The study includes comparisons between foreign-born and U.S.-born Hispanics. “On almost all dimensions, place of birth is an essential factor in understanding the characteristics of Virginia’s Hispanics,” said demographer Susan Clapp, author of the report. “Native-born Hispanics more closely resemble non-Hispanics than their foreign-born counterparts.”
You can find the entire report — which is loaded with nifty charts and graphs — here.
The Weldon Cooper Center at the University of Virginia continues to pore over the first wave of census data. There’s not a lot of age data in this round — the age cohorts will come later. But the first release does break out how many people are age 18 and under, and the center has produced a report looking at where that young population in Virginia is.
The answer: Mostly in Northern Virginia.
The top 5 localities with the largest percentage of the population under age 18 are all in Northern Virginia. In fact, the top seven are.

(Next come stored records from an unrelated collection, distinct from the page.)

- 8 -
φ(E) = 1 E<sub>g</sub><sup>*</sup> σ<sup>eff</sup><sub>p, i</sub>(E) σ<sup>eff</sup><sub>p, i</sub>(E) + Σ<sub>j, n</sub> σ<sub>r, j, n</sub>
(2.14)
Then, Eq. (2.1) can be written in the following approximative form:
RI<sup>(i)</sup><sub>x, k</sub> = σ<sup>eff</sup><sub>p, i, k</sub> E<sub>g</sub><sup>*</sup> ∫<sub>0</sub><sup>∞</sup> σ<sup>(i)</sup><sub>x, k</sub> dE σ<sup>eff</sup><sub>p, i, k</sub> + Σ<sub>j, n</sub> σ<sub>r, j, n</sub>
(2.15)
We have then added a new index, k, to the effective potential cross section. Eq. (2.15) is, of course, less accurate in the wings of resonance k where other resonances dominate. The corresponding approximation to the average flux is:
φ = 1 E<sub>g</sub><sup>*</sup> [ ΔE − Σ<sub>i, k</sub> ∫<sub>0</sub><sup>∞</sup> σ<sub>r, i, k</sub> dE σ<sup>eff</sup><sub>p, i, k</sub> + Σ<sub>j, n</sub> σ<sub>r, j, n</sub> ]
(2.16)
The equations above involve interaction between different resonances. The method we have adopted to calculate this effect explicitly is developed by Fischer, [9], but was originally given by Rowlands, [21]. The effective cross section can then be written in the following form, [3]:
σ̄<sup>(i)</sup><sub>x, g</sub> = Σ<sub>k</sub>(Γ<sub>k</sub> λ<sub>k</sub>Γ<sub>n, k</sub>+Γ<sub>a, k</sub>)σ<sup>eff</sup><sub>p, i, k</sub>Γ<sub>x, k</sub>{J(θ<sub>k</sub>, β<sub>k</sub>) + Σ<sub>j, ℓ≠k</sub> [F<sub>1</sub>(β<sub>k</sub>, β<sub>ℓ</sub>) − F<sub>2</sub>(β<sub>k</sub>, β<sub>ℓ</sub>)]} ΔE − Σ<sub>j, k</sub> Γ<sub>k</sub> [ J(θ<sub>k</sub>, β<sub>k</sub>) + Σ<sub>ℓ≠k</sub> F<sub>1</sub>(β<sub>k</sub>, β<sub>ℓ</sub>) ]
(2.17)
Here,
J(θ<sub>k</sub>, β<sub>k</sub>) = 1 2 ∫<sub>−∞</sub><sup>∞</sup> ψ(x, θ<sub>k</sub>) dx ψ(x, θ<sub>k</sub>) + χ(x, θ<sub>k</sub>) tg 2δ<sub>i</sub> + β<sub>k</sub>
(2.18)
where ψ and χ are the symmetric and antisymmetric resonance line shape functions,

Among the localities with the lowest percentage of under 18 population:
Williamsburg has the lowest at 10 percent, but Lexington is just behind at 10.1 percent. Radford is third at 13.1 percent. Charlottesville and Highland County are tied for fourth and fifth. Note that all those except Highland County are college towns, so that might help skew the numbers since those localities would presumably have a big share of people in the 18-early 20s bracket.
Still, when you look at the map, you’ll see that Southwest Virginia comes out older and Northern Virginia comes out a lot younger.
More Virginians are identifying themselves as multi-racial, according to the U.S. Census.
2000 was the first time the census allowed people to check off multiple backgrounds for race. Then, 2 percent of Virginians identified themselves as multi-racial. In 2010, the figure was up to 2.9%.
However, the figure is larger in some localities, especially in Northern Virginia. The locality with the highest multi-racial population is Manassas Park, where 5.4 percent of the population described themselves that way.
The Weldon Cooper Center at the University of Virginia has a overview of the multi-racial population here.